The multiway number partitioning problem has two optimization variants: in one variant the goal is to minimize the largest bin sum (the "makespan"), and in the other variant the goal is to maximxize the smallest bin sum. The optimal solutions for these variants may be different. For example (from this paper), for a three-way partitioning of $[46, 39, 27, 26, 16, 13, 10]$:
- The min max partition is $[27, 26], [46, 16], [39, 13, 10]$ with sums $53, 62, 62$; optimal max-sum is 62.
- The max min partition is $[46, 10], [27, 16, 13], [39, 26]$ with sums $56, 56, 65$; the optimal min-sum is 56.

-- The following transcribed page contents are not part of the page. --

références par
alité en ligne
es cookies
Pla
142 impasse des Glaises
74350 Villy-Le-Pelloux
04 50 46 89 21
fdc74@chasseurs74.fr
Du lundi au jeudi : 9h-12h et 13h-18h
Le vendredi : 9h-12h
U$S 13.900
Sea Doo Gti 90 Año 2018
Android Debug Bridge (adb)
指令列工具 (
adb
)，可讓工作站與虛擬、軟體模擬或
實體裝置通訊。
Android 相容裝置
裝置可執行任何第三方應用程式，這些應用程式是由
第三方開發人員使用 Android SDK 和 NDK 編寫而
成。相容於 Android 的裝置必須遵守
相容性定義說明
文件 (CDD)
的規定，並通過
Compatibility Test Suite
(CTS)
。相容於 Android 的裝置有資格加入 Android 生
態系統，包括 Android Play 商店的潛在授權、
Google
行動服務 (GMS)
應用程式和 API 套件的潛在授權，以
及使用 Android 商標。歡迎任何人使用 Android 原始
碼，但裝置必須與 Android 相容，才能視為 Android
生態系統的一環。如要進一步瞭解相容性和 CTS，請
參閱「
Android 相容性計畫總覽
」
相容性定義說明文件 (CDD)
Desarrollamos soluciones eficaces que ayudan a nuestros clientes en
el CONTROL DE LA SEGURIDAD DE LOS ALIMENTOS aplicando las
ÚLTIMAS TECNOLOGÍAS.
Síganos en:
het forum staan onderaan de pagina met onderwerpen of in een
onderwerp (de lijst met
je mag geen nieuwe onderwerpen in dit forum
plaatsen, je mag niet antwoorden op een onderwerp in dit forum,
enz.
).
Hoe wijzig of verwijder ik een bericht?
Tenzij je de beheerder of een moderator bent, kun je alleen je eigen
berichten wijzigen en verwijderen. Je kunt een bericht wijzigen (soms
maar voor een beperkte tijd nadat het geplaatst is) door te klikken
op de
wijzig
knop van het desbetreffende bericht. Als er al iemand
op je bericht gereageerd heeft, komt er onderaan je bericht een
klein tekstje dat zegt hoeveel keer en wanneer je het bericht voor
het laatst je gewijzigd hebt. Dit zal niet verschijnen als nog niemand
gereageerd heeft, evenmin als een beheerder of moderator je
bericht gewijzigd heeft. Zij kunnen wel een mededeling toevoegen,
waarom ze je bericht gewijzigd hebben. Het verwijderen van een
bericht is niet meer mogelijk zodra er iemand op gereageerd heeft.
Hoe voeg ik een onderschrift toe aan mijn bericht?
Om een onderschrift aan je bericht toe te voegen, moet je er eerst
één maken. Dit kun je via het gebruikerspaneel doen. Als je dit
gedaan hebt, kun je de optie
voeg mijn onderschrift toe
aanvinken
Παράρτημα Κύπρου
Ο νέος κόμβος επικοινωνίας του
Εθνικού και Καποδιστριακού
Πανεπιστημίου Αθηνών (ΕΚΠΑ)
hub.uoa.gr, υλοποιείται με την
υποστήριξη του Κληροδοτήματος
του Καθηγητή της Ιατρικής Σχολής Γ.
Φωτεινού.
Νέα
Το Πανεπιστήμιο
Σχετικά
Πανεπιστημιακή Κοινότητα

For any fixed $n$ (number of bins), each variant has an FPTAS (see e.g. Woeginger (2000)). Is there an FPTAS for both variants simultaneously? That is, an algorithm that, for every $\epsilon>0$, finds an $n$-way partition of the input list, such that the smallest bin sum is at least $(1-\epsilon)\cdot OPTMIN$, and the largest bin sum is at most $(1+\epsilon)\cdot OPTMAX$ (if such a partition exists), and runs in time polynomial in the problem size and $1/\epsilon$.
For broader context, I will be happy to know if any other optimization problems admit such a "simultaneous FPTAS".